In the Bailey case, police sergeants Derwin Longmire and Louis Cruz taped an Aug. 3 claim by Yusuf Bey IV, CEO of Your Black Muslim Bakery in Oakland, that his employee Devaughndre Broussard had admitted to killing Bailey.

But a few minutes later, when investigators briefly left Bey IV alone with Broussard, at Broussard’s request, police did not tape the two men’s conversation.

Four minutes later Longmire and Cruz walked back in the room, and Broussard, who had originally denied killing Bailey, tearfully admitted to the crime and agreed to make a taped statement, according to police records.

Broussard’s attorney, LeRue Grim, claims Bey IV told his client in the private meeting to take the fall for the murder. In a telephone conversation taped by police the next day, a distressed Broussard told an acquaintance Bey IV had “told on me” and he “told me to tell them what happened.”

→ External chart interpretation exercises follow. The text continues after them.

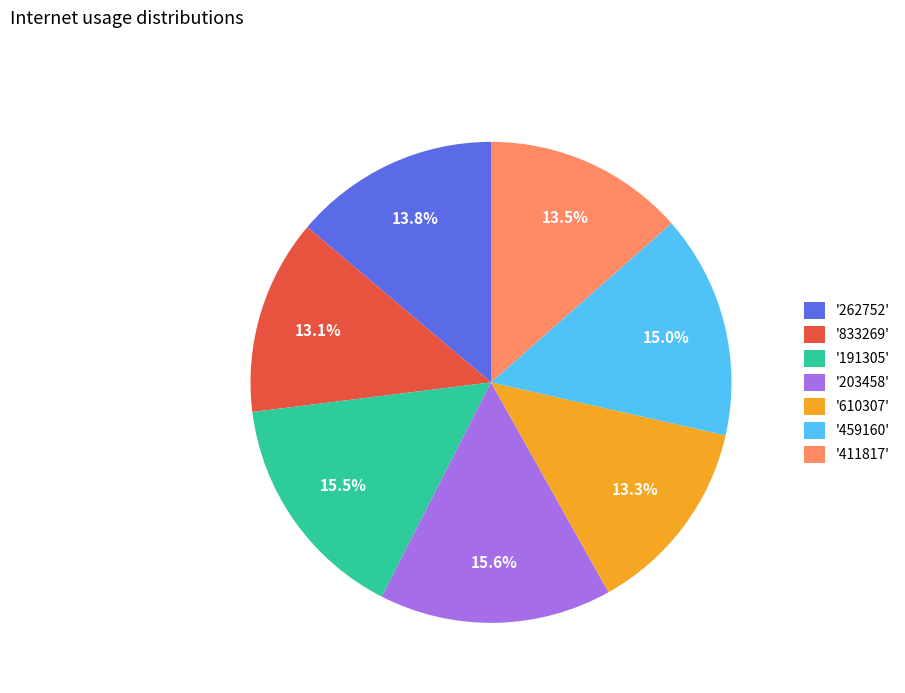

Does '833269' represent more than half of the total?

No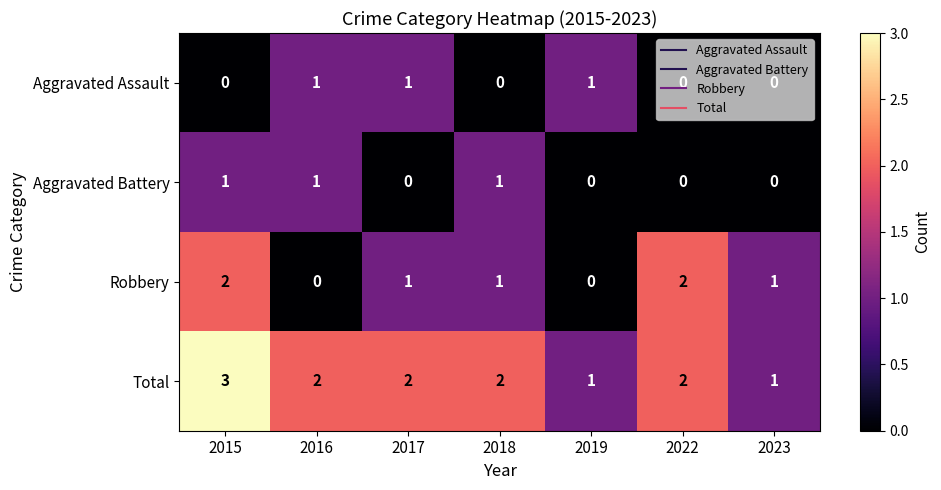

True or false: Total has a value of 1 at 2019.

True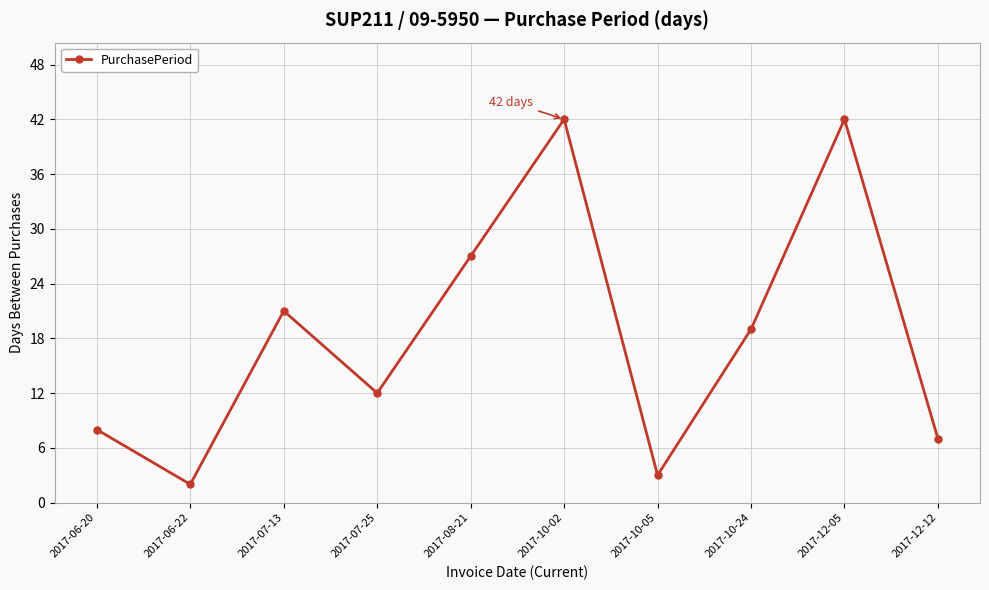

Count the number of categories in the chart.

10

Deputy Police Chief Israel told KQED he would prefer to have had that conversation recorded, but he does not think the absence of a recording will be a problem in prosecuting the case.

The Alameda County Public Defender has long complained about the partial recordings, saying they raise doubts about the integrity of the justice process and encourage questions about whether confessions have been coerced.

The Alameda County District Attorney’s office declined to comment Monday, saying it can not comment on an issue that could be related in any way to cases not completed.

“We have to be really careful about commenting on things that could potentially be issues in cases,” said Deputy District Attorney Jeff Rubin.Assistant Public Defender Ray Keller, who heads the public defender’s felony trial staff, supports the covert recording of all interrogations, from start to finish.

“There’s absolutely no legitimate reason not to record the interrogation. A growing number of police departments are doing it,” Keller said.

In San Francisco, the departments’ 19 inspectors decide on a case by case basis when to record interrogations, but the usual practice — and the department’s preference — is all interrogations be recorded from start to finish, Murphy said.

If the person being interviewed objects, police can simply turn off the tape. But they may continue to videotape secretly, he said.

San Leandro police video and audiotape all interrogations conducted at the police department, sometimes covertly, using state-of-the-art equipment, said Tom Overton, a police lieutenant in charge of investigations.

They record interrogations in a broad range of cases, from misdemeanors like vandalism to the two or three homicides they investigate each year, he said.

“It gives a person a chance to explain their side of the story,” Overton said. “Attorneys and juries get to hear their exact words.

Police departments in Berkeley, Fremont and Hayward, and the Alameda County Sheriff’s Office, also generally record entire interrogations, sometimes covertly. These departments typically have fewer than 10 homicides a year. Richmond police did not return calls on the subject, but Assistant Public Defender Ray Keller said the department tapes from start to finish.

Spokespeople for the departments stressed the benefits of full recordings.

“If you show a suspect and they’re telling in their own words what happened, it doesn’t get any more compelling than that,” said Sgt. J.D. Nelson at the Alameda County Sheriff’s Office.